─── Material provided ───
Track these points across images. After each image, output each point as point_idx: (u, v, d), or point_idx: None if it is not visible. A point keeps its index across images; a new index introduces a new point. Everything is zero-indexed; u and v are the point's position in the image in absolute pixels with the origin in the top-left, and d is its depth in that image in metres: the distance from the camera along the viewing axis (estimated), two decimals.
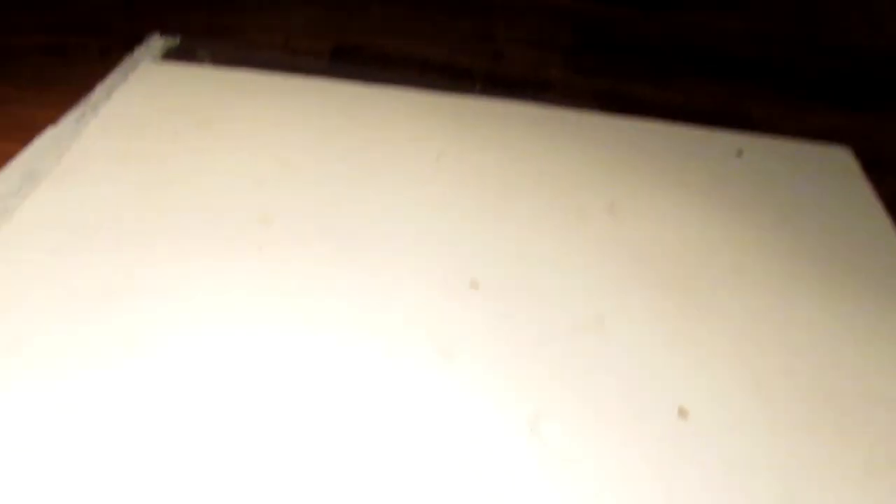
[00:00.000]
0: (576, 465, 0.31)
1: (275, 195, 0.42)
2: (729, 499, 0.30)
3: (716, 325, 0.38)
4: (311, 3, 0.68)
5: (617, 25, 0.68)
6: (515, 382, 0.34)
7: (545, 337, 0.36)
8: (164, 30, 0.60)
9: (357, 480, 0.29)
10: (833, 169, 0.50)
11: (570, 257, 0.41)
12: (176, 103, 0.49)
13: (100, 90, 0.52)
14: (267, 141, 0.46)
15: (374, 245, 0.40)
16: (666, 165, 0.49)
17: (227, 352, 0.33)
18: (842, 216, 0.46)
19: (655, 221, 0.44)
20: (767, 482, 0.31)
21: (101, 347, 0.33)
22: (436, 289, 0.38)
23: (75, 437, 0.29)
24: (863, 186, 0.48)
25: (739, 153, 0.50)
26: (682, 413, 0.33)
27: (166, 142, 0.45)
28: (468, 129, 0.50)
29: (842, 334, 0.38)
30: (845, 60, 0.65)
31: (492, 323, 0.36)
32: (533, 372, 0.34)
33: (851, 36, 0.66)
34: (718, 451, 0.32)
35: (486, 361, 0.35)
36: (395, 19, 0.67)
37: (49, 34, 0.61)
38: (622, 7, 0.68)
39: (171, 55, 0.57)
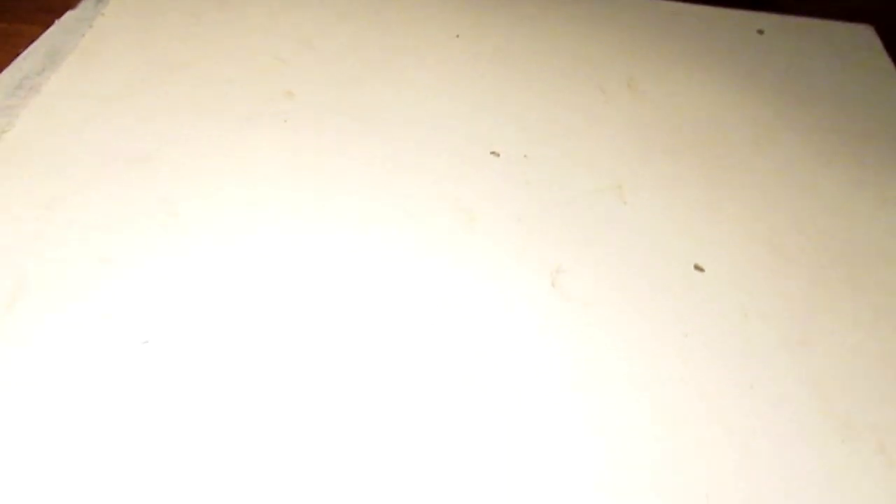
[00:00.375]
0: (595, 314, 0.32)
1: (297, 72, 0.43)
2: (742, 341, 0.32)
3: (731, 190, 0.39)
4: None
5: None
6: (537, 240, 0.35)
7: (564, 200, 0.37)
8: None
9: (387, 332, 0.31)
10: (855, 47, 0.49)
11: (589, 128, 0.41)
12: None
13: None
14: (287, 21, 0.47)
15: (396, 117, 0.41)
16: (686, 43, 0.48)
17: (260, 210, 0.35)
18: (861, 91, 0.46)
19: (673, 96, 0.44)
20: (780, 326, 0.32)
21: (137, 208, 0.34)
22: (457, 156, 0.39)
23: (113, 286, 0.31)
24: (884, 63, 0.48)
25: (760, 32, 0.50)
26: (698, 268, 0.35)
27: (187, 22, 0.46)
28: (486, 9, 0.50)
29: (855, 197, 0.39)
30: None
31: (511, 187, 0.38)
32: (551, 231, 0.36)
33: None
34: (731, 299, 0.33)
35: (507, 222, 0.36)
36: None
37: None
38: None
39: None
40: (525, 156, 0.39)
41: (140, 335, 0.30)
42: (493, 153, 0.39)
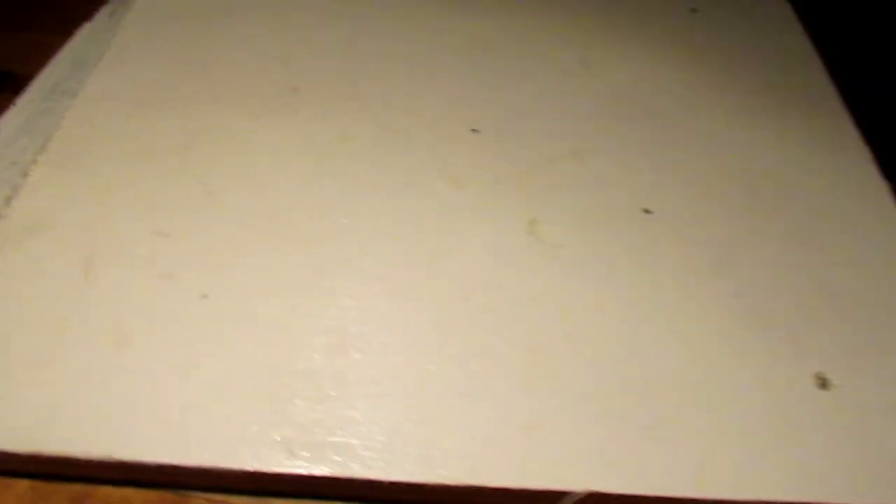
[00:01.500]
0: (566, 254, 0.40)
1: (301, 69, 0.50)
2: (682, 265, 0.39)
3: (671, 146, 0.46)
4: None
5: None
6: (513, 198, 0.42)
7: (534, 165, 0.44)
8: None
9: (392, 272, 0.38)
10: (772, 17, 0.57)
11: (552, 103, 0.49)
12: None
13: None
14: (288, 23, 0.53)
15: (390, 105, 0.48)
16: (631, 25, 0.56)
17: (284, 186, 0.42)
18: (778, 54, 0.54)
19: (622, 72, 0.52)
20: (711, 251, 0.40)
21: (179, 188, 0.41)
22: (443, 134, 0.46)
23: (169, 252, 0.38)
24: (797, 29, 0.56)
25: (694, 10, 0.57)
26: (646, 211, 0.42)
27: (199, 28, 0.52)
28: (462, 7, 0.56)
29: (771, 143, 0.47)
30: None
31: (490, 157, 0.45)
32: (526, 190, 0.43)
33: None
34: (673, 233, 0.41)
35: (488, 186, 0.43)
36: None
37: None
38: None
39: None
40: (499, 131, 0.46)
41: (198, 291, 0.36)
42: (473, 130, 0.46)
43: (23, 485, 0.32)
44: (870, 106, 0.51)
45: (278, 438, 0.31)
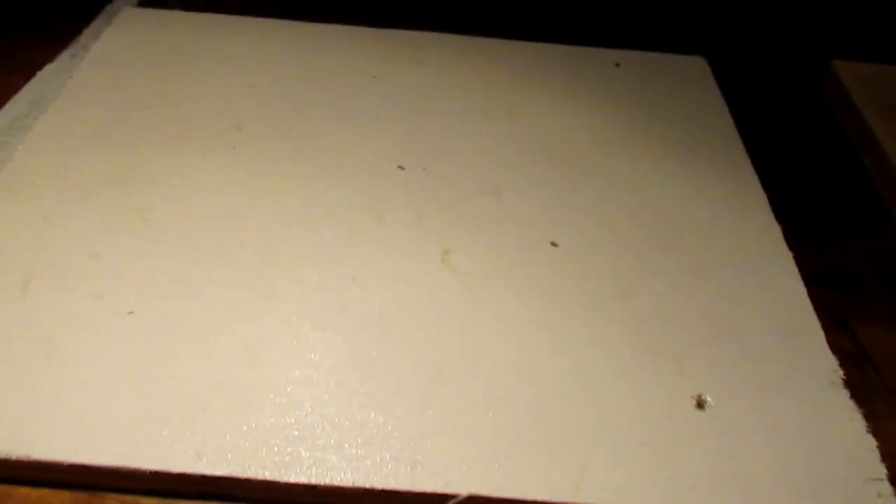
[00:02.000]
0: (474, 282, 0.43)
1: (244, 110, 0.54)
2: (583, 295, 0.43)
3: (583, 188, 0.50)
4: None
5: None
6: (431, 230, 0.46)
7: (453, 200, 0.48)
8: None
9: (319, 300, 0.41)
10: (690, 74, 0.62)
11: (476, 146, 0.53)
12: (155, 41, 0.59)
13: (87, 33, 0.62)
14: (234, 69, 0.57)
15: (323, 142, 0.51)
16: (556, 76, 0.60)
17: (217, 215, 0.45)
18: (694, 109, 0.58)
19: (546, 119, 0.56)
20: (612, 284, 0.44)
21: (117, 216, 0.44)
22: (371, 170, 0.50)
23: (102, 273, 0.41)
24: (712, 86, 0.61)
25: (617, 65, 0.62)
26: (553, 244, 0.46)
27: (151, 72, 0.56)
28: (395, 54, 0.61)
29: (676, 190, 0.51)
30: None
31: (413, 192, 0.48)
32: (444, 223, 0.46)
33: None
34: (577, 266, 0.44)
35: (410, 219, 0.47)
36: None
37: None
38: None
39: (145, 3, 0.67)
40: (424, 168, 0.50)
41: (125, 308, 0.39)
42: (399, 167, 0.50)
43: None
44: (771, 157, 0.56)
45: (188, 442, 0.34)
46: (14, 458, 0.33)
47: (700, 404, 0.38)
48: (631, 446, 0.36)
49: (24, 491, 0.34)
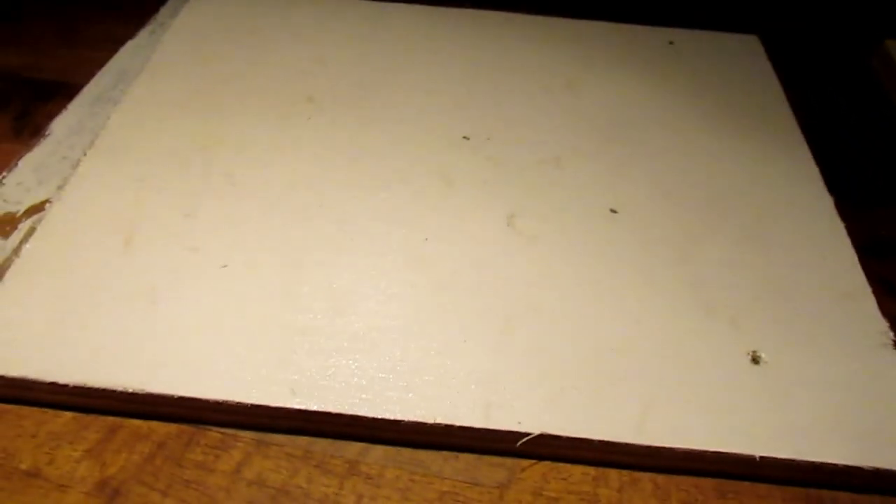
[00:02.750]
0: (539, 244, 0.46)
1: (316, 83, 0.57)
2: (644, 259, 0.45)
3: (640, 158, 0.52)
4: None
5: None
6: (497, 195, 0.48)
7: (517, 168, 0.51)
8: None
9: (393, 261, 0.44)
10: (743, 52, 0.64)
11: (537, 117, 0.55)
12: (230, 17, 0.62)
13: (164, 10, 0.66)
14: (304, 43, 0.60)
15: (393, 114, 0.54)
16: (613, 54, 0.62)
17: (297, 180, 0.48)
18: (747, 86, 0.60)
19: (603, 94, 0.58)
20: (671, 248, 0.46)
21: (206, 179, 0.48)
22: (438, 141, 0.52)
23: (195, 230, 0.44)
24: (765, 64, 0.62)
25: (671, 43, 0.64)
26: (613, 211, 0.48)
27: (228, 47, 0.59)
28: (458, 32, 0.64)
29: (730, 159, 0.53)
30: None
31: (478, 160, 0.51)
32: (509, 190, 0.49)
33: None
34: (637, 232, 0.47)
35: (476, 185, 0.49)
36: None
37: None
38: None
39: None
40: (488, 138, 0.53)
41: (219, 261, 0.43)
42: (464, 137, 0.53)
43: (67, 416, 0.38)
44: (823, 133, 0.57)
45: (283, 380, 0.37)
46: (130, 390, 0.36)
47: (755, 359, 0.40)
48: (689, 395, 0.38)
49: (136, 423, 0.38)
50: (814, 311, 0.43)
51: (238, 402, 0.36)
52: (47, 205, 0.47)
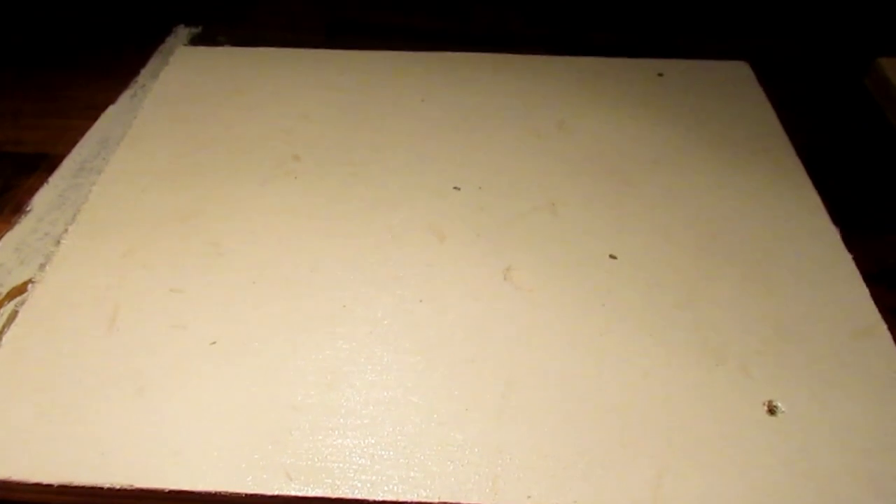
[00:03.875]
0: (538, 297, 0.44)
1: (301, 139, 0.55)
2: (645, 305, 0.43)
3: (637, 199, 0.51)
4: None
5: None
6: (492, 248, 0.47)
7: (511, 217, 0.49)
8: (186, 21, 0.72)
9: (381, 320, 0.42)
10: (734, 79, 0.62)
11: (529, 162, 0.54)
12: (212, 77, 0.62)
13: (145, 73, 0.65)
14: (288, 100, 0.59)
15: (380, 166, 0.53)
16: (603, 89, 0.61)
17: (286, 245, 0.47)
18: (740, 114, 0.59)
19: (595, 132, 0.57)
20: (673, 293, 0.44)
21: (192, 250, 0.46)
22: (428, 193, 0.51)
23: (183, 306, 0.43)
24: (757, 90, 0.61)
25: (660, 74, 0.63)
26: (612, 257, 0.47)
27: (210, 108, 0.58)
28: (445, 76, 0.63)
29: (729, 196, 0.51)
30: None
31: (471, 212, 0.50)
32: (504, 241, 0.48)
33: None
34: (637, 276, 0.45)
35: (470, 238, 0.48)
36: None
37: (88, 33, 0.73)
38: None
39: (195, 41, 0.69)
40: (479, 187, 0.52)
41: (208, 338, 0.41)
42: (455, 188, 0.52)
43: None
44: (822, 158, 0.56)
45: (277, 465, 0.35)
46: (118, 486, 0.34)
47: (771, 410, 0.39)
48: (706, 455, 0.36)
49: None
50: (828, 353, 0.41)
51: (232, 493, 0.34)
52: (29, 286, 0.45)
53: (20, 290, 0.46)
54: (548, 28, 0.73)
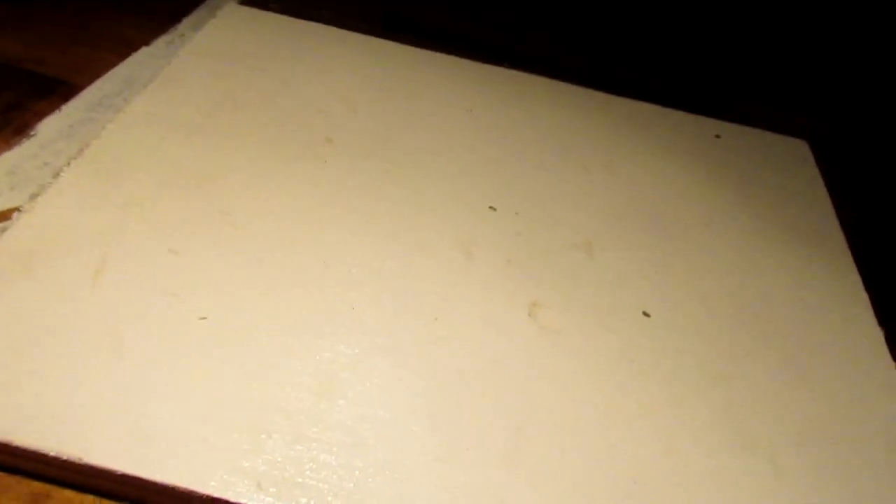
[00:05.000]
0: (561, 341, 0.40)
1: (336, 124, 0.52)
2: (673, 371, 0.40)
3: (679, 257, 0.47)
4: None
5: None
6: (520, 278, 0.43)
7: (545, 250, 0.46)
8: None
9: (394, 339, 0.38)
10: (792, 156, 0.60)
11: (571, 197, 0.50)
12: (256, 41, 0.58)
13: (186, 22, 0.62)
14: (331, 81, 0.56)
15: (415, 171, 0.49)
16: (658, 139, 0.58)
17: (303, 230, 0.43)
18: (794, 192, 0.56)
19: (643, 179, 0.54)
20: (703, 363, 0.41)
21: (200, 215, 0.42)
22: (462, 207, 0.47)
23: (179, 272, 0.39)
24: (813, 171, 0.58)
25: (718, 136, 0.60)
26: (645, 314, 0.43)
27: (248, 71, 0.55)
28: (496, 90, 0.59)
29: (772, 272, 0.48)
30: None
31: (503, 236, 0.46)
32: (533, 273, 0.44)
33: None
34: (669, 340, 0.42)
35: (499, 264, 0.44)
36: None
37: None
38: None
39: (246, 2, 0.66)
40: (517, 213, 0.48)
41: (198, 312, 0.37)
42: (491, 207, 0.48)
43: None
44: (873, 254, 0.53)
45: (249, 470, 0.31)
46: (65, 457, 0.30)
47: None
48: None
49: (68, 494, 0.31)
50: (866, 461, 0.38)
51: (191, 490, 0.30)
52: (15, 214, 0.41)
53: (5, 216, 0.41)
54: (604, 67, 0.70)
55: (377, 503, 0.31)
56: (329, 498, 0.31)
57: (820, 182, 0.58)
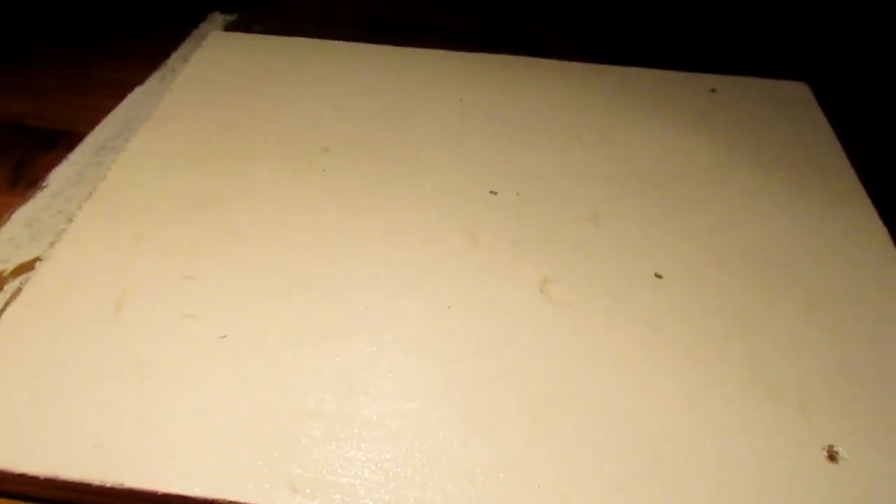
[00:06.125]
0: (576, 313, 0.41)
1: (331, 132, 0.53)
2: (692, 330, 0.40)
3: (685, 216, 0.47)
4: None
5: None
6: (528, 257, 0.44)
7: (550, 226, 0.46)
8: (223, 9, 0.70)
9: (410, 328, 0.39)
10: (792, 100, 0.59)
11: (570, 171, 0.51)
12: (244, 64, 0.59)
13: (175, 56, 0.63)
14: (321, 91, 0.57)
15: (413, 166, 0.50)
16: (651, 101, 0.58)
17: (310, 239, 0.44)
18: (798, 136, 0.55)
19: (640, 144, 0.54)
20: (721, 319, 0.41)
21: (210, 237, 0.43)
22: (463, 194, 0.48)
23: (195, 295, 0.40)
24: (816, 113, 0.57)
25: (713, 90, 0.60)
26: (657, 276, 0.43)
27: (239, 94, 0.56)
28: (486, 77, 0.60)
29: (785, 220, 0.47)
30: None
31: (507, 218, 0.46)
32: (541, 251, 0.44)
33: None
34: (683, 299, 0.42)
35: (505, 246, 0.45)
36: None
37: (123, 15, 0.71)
───
About this task: Each line from the start of the entries to the line holding "9: (357, 480, 0.29)" is to be given again exactly, both ends included, and each picture is to be left out.

Finished task:
Track these points across images. After each image, output each point as point_idx: (u, v, d), or point_idx: None if it is not visible. A point keeps its index across images; a new index introduces a new point. Everything is zero-indexed; u and v are the point's position in the image in absolute pixels with the origin in the top-left, and d is its depth in that image in metres: the distance from the camera along the viewing axis (estimated), two decimals.
[00:00.000]
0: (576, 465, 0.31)
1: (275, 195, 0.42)
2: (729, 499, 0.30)
3: (716, 325, 0.38)
4: (311, 3, 0.68)
5: (617, 25, 0.68)
6: (515, 382, 0.34)
7: (545, 337, 0.36)
8: (164, 30, 0.60)
9: (357, 480, 0.29)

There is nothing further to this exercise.